Implementation:Triton inference server Server Model Repository Directory Convention
| Knowledge Sources | |
|---|---|
| Domains | MLOps, Model_Serving |
| Last Updated | 2026-02-13 17:00 GMT |
Overview
Concrete filesystem convention for organizing model artifacts into Triton Inference Server's required directory hierarchy.
Description
The Model Repository Directory Convention defines the exact filesystem layout that Triton Inference Server expects when loading models. Each model occupies a named directory containing numbered version subdirectories and an optional config.pbtxt configuration file. The server scans this directory structure at startup (or on poll) to discover and load models.
Usage
Use this convention whenever preparing models for deployment on Triton Inference Server. This is the first step in any Triton deployment workflow — before launching the server, the model repository must be correctly structured.
Code Reference
Source Location
- Repository: triton-inference-server/server
- File: docs/user_guide/model_repository.md
- Lines: L36-72 (Repository Layout), L267-378 (Model file naming per backend)
Signature
# Create model repository with required hierarchy
mkdir -p <model-repository-path>/<model-name>/<version>/
# Example: Deploy an ONNX model
mkdir -p models/densenet_onnx/1/
cp model.onnx models/densenet_onnx/1/model.onnx
# Optional: Add configuration
cat > models/densenet_onnx/config.pbtxt << 'EOF'
name: "densenet_onnx"
platform: "onnxruntime_onnx"
max_batch_size: 0
input [
{ name: "data_0", data_type: TYPE_FP32, dims: [ 3, 224, 224 ] }
]
output [
{ name: "fc6_1", data_type: TYPE_FP32, dims: [ 1000 ] }
]
EOF
Import
# No import needed — this is a filesystem convention
# Consumed by: tritonserver --model-repository=<path>
I/O Contract
Inputs
| Name | Type | Required | Description |
|---|---|---|---|
| model-repository-path | string (filesystem path) | Yes | Root directory for all models |
| model-name | string (directory name) | Yes | Name of the model (becomes the model identifier) |
| version | integer (directory name) | Yes | Numeric version directory (e.g., 1, 2, 3) |
| model-definition-file | file | Yes | Backend-specific model file (model.onnx, model.plan, model.pt, model.py) |
| config.pbtxt | protobuf text file | No | Model configuration (optional for auto-complete backends) |
Outputs
| Name | Type | Description |
|---|---|---|
| model repository | directory tree | Well-formed directory hierarchy readable by tritonserver |
| model identity | string | Model name derived from directory name |
| model versions | integer set | Available versions derived from numeric subdirectories |
Usage Examples
Minimal ONNX Model Repository
# 1. Create the repository structure
mkdir -p model_repository/simple_onnx/1/
# 2. Copy the model file (backend auto-detects from file extension)

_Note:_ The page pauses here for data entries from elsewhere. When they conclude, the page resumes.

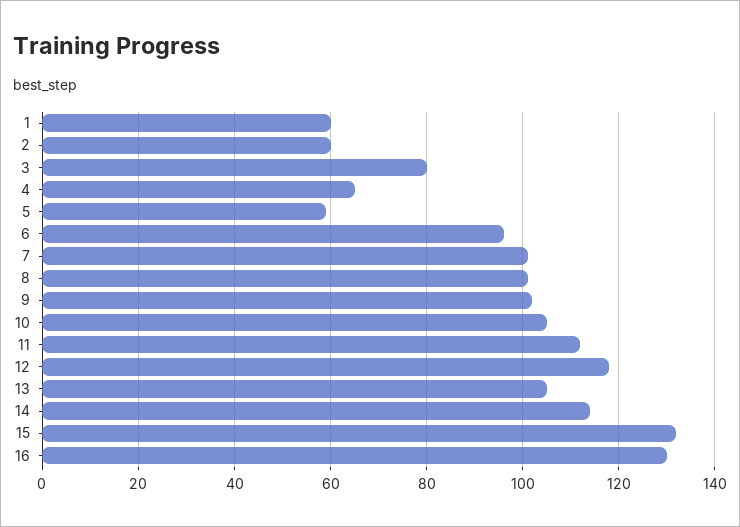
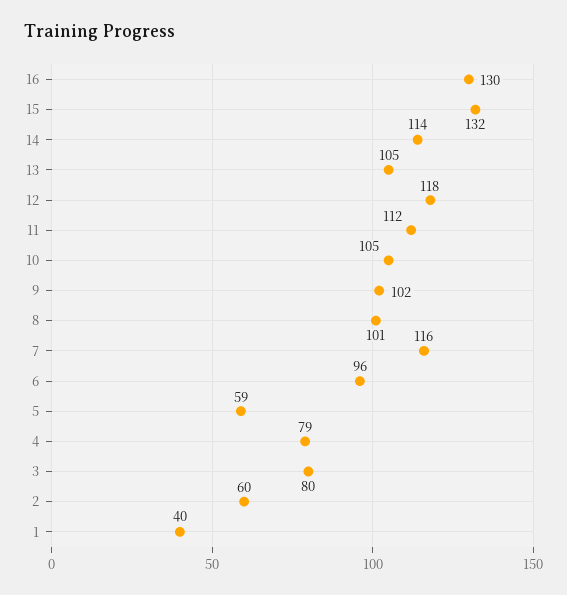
  {
-   "1": 60,
+   "1": 40,
    "2": 60,
    "3": 80,
-   "4": 65,
+   "4": 79,
    "5": 59,
    "6": 96,
-   "7": 100,
+   "7": 116,
    "8": 101,
    "9": 102,
    "10": 105,
    "11": 112,
    "12": 118,
    "13": 105,
    "14": 114,
    "15": 132,
    "16": 130
  }

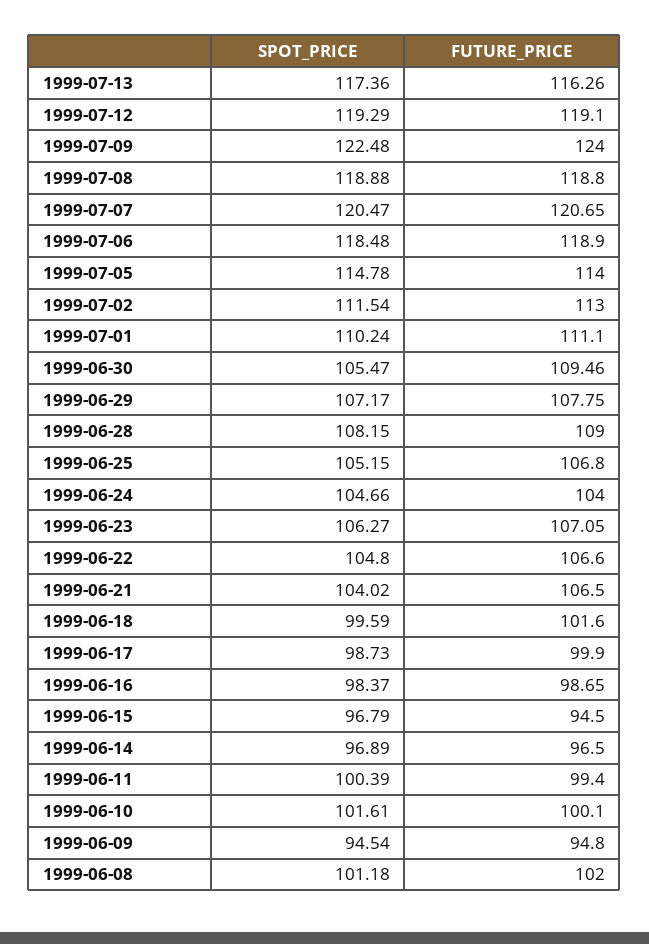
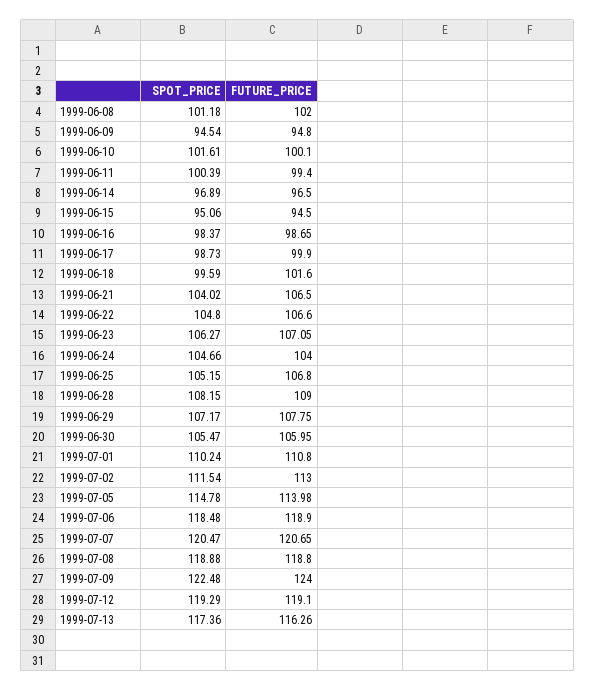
  {
    "SPOT_PRICE": {
      "1999-07-13": 117.36,
      "1999-07-12": 119.29,
      "1999-07-09": 122.48,
      "1999-07-08": 118.88,
      "1999-07-07": 120.47,
      "1999-07-06": 118.48,
      "1999-07-05": 114.78,
      "1999-07-02": 111.54,
      "1999-07-01": 110.24,
      "1999-06-30": 105.47,
      "1999-06-29": 107.17,
      "1999-06-28": 108.15,
      "1999-06-25": 105.15,
      "1999-06-24": 104.66,
      "1999-06-23": 106.27,
      "1999-06-22": 104.8,
      "1999-06-21": 104.02,
      "1999-06-18": 99.59,
      "1999-06-17": 98.73,
      "1999-06-16": 98.37,
-     "1999-06-15": 96.79,
+     "1999-06-15": 95.06,
      "1999-06-14": 96.89,
      "1999-06-11": 100.39,
      "1999-06-10": 101.61,
      "1999-06-09": 94.54,
      "1999-06-08": 101.18
    },
    "FUTURE_PRICE": {
      "1999-07-13": 116.26,
      "1999-07-12": 119.1,
      "1999-07-09": 124,
      "1999-07-08": 118.8,
      "1999-07-07": 120.65,
      "1999-07-06": 118.9,
-     "1999-07-05": 114,
+     "1999-07-05": 113.98,
      "1999-07-02": 113,
-     "1999-07-01": 111.1,
+     "1999-07-01": 110.8,
-     "1999-06-30": 109.46,
+     "1999-06-30": 105.95,
      "1999-06-29": 107.75,
      "1999-06-28": 109,
      "1999-06-25": 106.8,
      "1999-06-24": 104,
      "1999-06-23": 107.05,
      "1999-06-22": 106.6,
      "1999-06-21": 106.5,
      "1999-06-18": 101.6,
      "1999-06-17": 99.9,
      "1999-06-16": 98.65,
      "1999-06-15": 94.5,
      "1999-06-14": 96.5,
      "1999-06-11": 99.4,
      "1999-06-10": 100.1,
      "1999-06-09": 94.8,
      "1999-06-08": 102
    }
  }

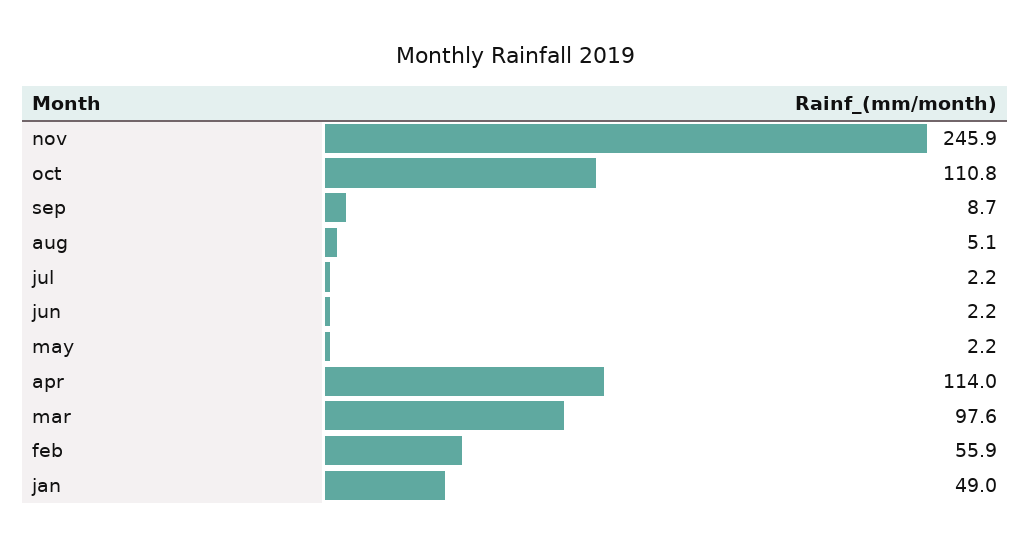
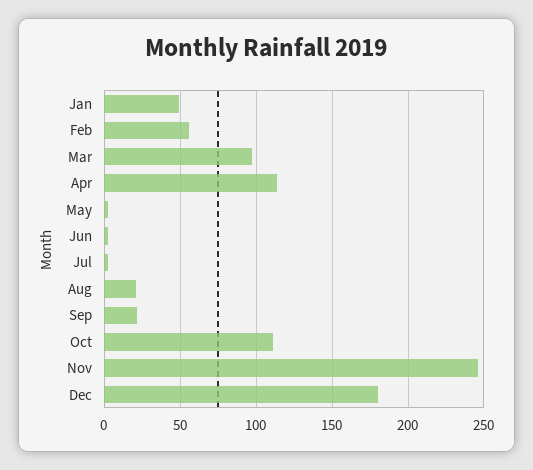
  {
    "nov": 245.9,
    "oct": 110.8,
-   "sep": 8.7,
+   "sep": 20,
-   "aug": 5.1,
+   "aug": 20,
    "jul": 2.2,
    "jun": 2.2,
    "may": 2.2,
    "apr": 114,
    "mar": 97.6,
    "feb": 55.9,
-   "jan": 49
+   "jan": 49,
+   "Dec": 180
  }

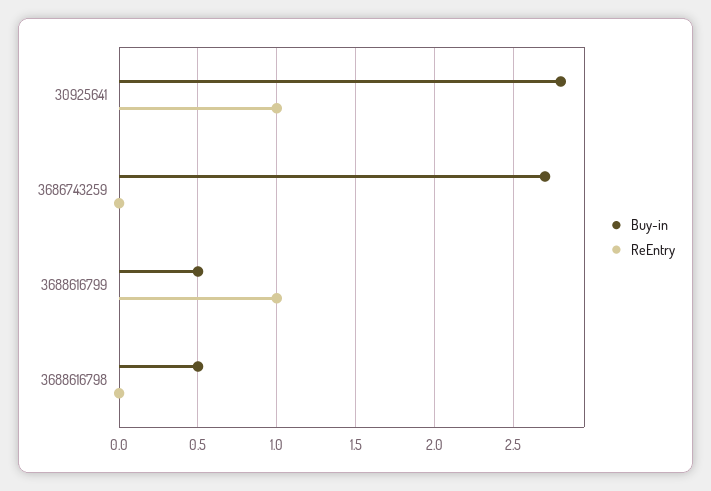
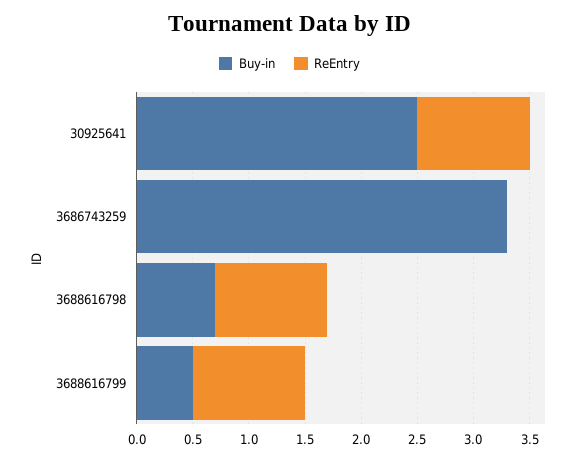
  {
    "Buy-in": {
-     "30925641": 2.8,
+     "30925641": 2.5,
-     "3686743259": 2.7,
+     "3686743259": 3.3,
      "3688616799": 0.5,
-     "3688616798": 0.5
+     "3688616798": 0.7
    },
    "ReEntry": {
      "30925641": 1,
      "3686743259": 0,
      "3688616799": 1,
-     "3688616798": 0
+     "3688616798": 1
    }
  }

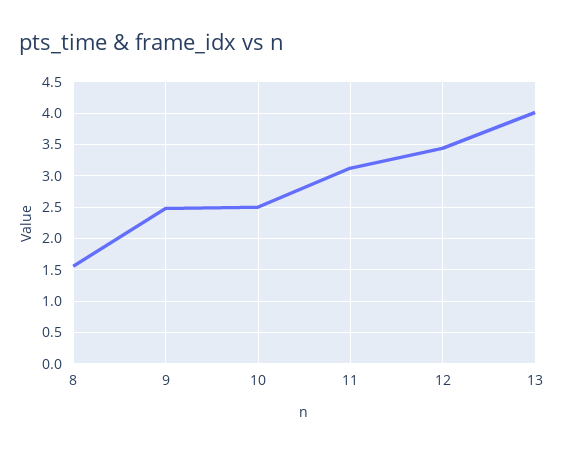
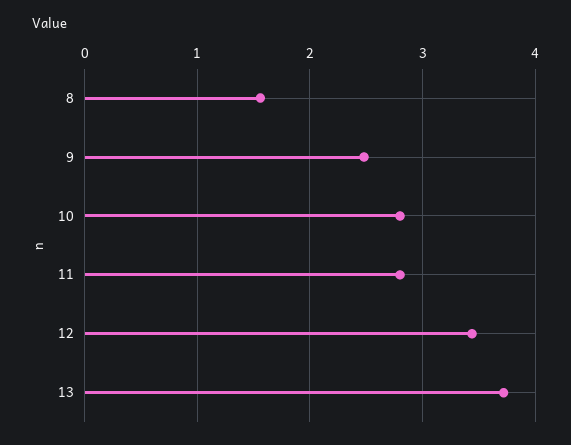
  {
    "8": 1.6,
    "9": 2.5,
-   "10": 2.5,
+   "10": 2.8,
-   "11": 3.1,
+   "11": 2.8,
    "12": 3.4,
-   "13": 4
+   "13": 3.7
  }

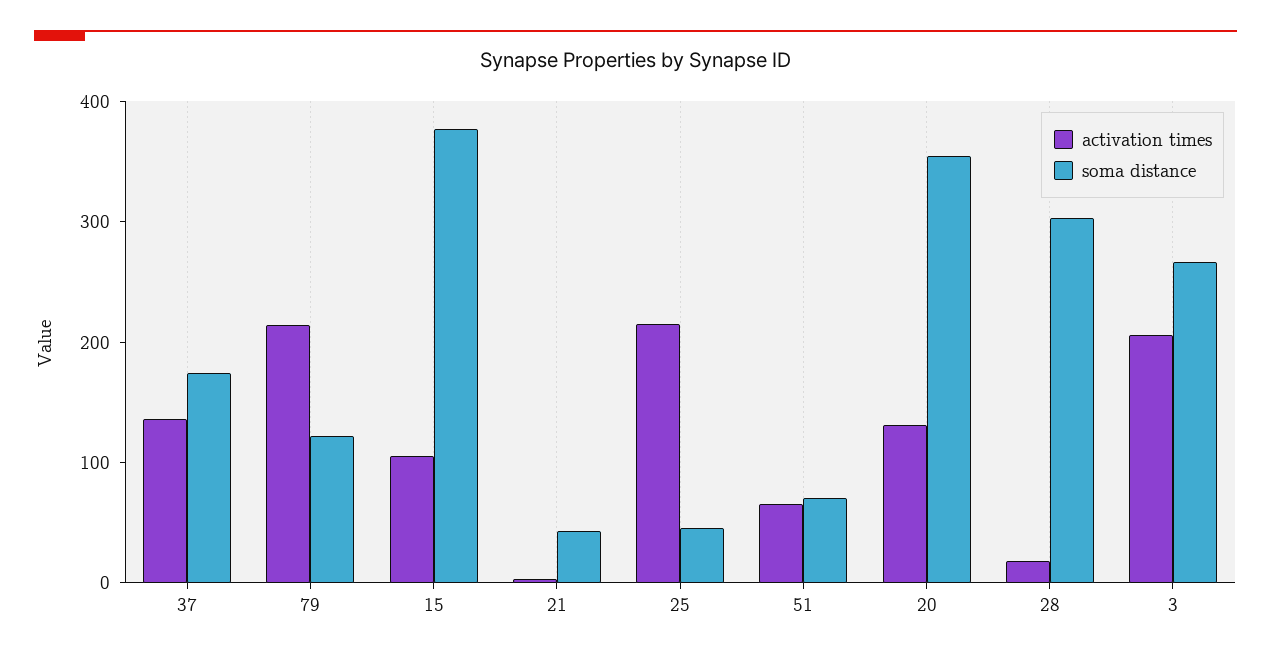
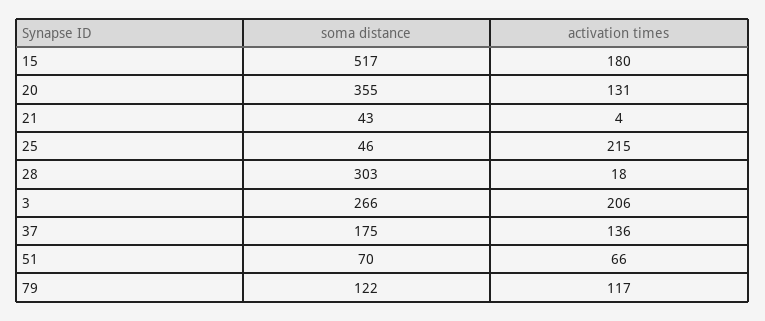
  {
    "activation times": {
      "37": 136,
-     "79": 220,
+     "79": 117,
-     "15": 100,
+     "15": 180,
      "21": 4,
      "25": 215,
      "51": 66,
      "20": 131,
      "28": 18,
      "3": 206
    },
    "soma distance": {
      "37": 175,
      "79": 122,
-     "15": 380,
+     "15": 517,
      "21": 43,
      "25": 46,
      "51": 70,
      "20": 355,
      "28": 303,
      "3": 266
    }
  }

cp my_model.onnx model_repository/simple_onnx/1/model.onnx
# 3. Launch server (config.pbtxt auto-generated for ONNX)
tritonserver --model-repository=model_repository
Multi-Model Repository with Multiple Versions
# Create repository with two models, each with two versions
mkdir -p model_repository/text_classifier/1/
mkdir -p model_repository/text_classifier/2/
mkdir -p model_repository/image_detector/1/
cp classifier_v1.onnx model_repository/text_classifier/1/model.onnx
cp classifier_v2.onnx model_repository/text_classifier/2/model.onnx
cp detector.plan model_repository/image_detector/1/model.plan
# Add explicit configuration for TensorRT model
cat > model_repository/image_detector/config.pbtxt << 'EOF'
name: "image_detector"
platform: "tensorrt_plan"
max_batch_size: 8
input [
{ name: "input", data_type: TYPE_FP32, dims: [ 3, 640, 640 ] }
]
output [
{ name: "detections", data_type: TYPE_FP32, dims: [ 100, 6 ] }
]
EOF
Cloud Storage Repository (S3)
# Triton supports S3, GCS, and Azure Blob Storage
# Same directory structure, different path prefix
tritonserver --model-repository=s3://my-bucket/models
# Structure in S3:
# s3://my-bucket/models/
# model_a/
# config.pbtxt
# 1/
# model.onnx